O Brasil tem regiões com culturas muito diferentes. Enquanto nas metrópoles quase não se veem animais livres, nos interiores eles podem circular tranquilamente. Na região Nordeste, além dos cães e gatos vira-latas, os jegues são vistos pelas estradas e terrenos. Alimentam-se de capim. Dormem sob as árvores. Às vezes, causam acidentes de trânsito.

Alguns são selvagens. Outros, semi-domesticados -- que é quando são usados esporadicamente como meio de transporte. Também existem os criados para ajudar efetivamente no dia a dia. Mas, a presença deles é tão comum que um jumento, mesmo treinado para servir como veículo de locomoção ou ferramenta para a agricultura, pode valer entre R$ 20 e R$ 30 em uma negociação.

Tão abundante e barato, o jumento chamou atenção dos chineses. Como descobriram, ninguém sabe. O que se sabe é que o interesse tem aumentado e muito. A ponto de preocupar ambientalistas. Entre 2010 e 2014, o Brasil abateu um mil jegues. Entre 2015 e 2019 foram 91,6 mil. Segundo um censo do IBGE, em 2013 existiam 900 mil deles. Já no ano passado a conta caiu para 400 mil.

Os abates aumentaram depois que a JBS arrendou um frigorífico em Amargosa, que fica a duas horas de carro de Salvador, na Bahia. Quem fechou o negócio foi um brasileiro em sociedade com 2 chineses. Adquiridos por micharias ou capturados do meio ambiente, esses animais entraram em uma linha de produção lucrativa. Por dia, quase 5 mil são abatidos, gerando mais ou menos US$ 200 milhões.
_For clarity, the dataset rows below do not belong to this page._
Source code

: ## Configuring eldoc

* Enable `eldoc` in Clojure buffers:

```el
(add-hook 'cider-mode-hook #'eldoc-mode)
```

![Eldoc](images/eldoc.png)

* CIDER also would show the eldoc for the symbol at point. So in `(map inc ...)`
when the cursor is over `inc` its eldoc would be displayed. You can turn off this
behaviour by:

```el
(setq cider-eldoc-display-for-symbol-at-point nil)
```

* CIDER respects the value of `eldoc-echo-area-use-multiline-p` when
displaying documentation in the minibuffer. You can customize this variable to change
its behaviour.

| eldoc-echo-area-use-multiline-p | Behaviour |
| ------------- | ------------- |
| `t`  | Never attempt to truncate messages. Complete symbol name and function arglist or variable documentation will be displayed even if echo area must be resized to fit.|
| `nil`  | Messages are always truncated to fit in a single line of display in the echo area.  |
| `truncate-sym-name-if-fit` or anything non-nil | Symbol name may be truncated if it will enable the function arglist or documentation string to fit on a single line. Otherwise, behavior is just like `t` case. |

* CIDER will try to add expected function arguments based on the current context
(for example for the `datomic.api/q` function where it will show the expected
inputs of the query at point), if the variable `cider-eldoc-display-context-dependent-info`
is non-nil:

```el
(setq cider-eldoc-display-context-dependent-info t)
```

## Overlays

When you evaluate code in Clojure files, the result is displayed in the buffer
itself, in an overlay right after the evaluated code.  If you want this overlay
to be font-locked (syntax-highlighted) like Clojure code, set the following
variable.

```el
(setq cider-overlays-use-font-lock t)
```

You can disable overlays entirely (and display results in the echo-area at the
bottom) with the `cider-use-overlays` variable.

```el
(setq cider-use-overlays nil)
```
A carne pode ir para a China ou para o Vietnã. O couro é cuidadosamente embalado em caixas e levado para a próxima potência mundial, onde é transformado em uma gelatina usada para produzir ejiao. É um produto medicinal sem eficácia comprovada, porém, muito utilizado em chás ou receitas para tratar problemas como anemia, menstruação irregular, impotência sexual e distúrbios do sono.

O ejiao rende bastante dinheiro. Cada caixa pode custar R$ 750. Geralmente, cada peça de couro gera mais de 30 caixas. Ou seja, um animal comprado por R$ 20 aqui vale mais de R$ 22 mil por lá.
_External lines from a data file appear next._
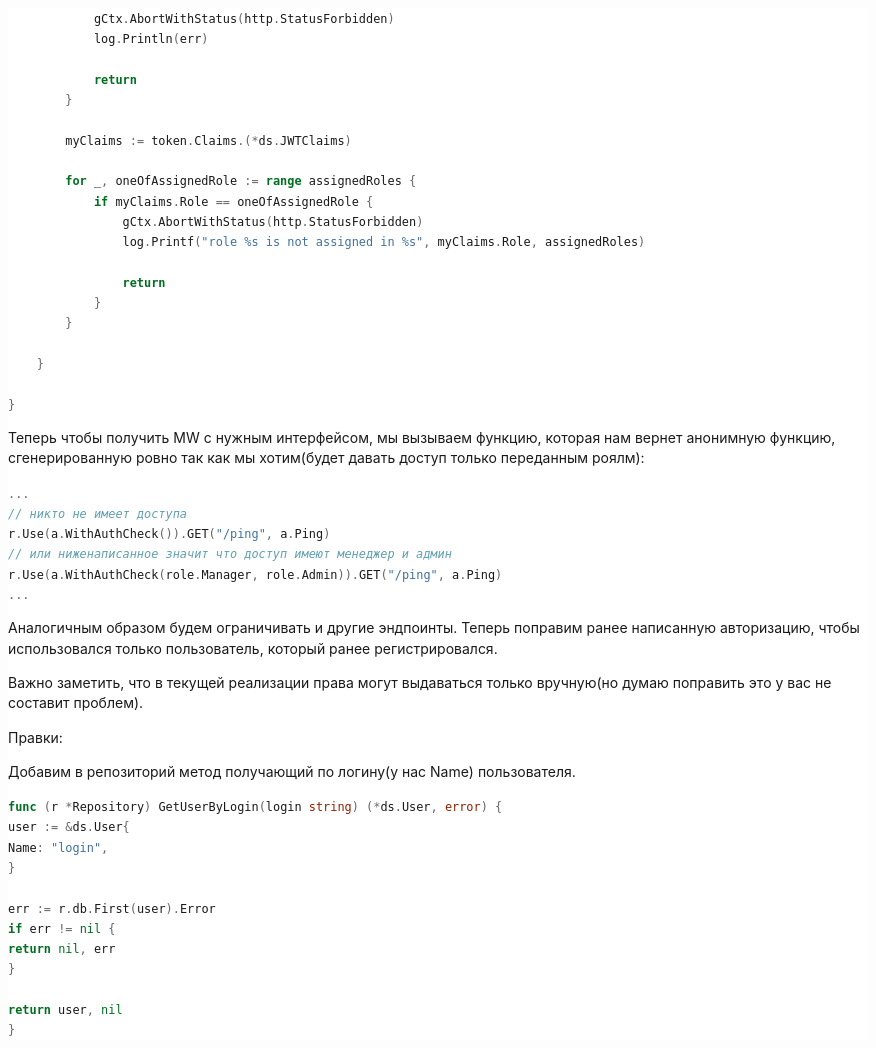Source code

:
 ```go
			gCtx.AbortWithStatus(http.StatusForbidden)
			log.Println(err)

			return
		}

		myClaims := token.Claims.(*ds.JWTClaims)

		for _, oneOfAssignedRole := range assignedRoles {
			if myClaims.Role == oneOfAssignedRole {
				gCtx.AbortWithStatus(http.StatusForbidden)
				log.Printf("role %s is not assigned in %s", myClaims.Role, assignedRoles)

				return
			}
		}

	}

}
```

Теперь чтобы получить MW с нужным интерфейсом, мы вызываем функцию,
которая нам вернет анонимную функцию, сгенерированную ровно так как мы хотим(будет давать доступ только переданным
роялм):

```go
...
// никто не имеет доступа
r.Use(a.WithAuthCheck()).GET("/ping", a.Ping)
// или ниженаписанное значит что доступ имеют менеджер и админ
r.Use(a.WithAuthCheck(role.Manager, role.Admin)).GET("/ping", a.Ping)
...
```

Аналогичным образом будем ограничивать и другие эндпоинты.
Теперь поправим ранее написанную авторизацию, чтобы использовался только пользователь, который ранее регистрировался.

Важно заметить, что в текущей реализации права могут выдаваться только вручную(но думаю поправить это у вас не составит
проблем).

Правки:

Добавим в репозиторий метод получающий по логину(у нас Name) пользователя.

```go
func (r *Repository) GetUserByLogin(login string) (*ds.User, error) {
user := &ds.User{
Name: "login",
}

err := r.db.First(user).Error
if err != nil {
return nil, err
}

return user, nil
}
```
Riscos: sanitários e de extinção

O abate de equídeos, como jumentos, mulas e cavalos no Brasil é permitido conforme o decreto 9013, de 2017. Porém, a clandestinidade observada, tanto na forma de adquirir ou capturar os animais, como no modo que são abatidos, pode gerar problemas sanitários graves, como explicam os professores de Medicina Veterinária da Universidade de São Paulo (USP) Adroaldo Zanella e Mariana Gameiro, em um artigo publicado no Jornal da USP.
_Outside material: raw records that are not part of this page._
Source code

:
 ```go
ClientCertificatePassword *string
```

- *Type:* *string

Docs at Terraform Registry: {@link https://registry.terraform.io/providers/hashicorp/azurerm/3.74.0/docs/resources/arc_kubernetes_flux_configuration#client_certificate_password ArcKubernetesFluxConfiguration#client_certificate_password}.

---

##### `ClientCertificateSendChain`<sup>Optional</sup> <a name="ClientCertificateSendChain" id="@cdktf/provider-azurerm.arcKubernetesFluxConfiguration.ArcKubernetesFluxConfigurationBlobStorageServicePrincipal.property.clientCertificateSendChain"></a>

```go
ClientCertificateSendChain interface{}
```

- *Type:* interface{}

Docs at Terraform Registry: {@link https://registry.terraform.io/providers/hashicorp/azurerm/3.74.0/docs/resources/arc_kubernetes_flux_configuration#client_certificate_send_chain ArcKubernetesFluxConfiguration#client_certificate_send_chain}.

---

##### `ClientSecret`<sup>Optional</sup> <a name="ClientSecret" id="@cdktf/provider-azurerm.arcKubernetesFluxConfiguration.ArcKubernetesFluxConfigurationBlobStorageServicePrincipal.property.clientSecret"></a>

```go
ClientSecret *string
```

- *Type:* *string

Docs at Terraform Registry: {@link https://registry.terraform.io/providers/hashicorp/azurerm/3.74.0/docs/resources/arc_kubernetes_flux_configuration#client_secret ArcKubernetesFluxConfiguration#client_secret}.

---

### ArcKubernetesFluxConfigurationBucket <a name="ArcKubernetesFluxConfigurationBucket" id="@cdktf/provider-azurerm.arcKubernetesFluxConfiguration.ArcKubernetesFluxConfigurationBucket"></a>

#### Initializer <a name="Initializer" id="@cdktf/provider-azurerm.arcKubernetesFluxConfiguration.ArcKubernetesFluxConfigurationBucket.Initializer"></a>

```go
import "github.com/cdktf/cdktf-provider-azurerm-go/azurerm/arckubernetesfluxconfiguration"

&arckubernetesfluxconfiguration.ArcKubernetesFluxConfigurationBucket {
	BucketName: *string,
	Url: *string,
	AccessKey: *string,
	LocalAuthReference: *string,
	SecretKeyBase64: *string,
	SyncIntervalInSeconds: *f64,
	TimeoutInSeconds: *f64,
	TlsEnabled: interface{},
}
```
A Bahia concentra a maior parte dos abatedouros que já passaram por inspeção federal. Tudo improvisado, sem equipamentos adequados e treinamento de pessoal. São muitos riscos para os humanos e para outros animais. A aglomeração e o transporte, sem conhecimento da saúde deles, pode provocar doenças, além de distúrbios metabólicos que causam sofrimento.'

Outra preocupação é com a extinção. Os chineses já praticaram o mesmo tipo de negócio em outros países da Ásia e também da África, onde provocaram um desequilíbrio populacional, contam os pesquisadores. 'Mantido o ritmo atual de abate, a existência da espécie está ameaçada, pois a taxa de reprodução dos animais não acontece na mesma velocidade', concluem eles.

Caso chama atenção

A exploração do jumento brasileiro pelos chineses está chamando atenção não só de quem se preocupa com o bem estar animal ou dos pesquisadores científicos. O problema já estaria invadindo o campo político.

O prefeito de Amargosa (BA), Júlio Pinheiro (PT), tem se posicionado a favor da prática porque seria um 'dos setores que mais emprega na cidade, atrás só de uma fábrica de calçados e da própria prefeitura', disse à reportagem da BBC.

Além das manifestações de apoio, o prefeito entrou ainda com um processo na Justiça para liverar de vez os abates. O governador da Bahia, Rui Costa (PT), apoia a ação, assim como o presidente da República, Jair Bolsonaro (PL).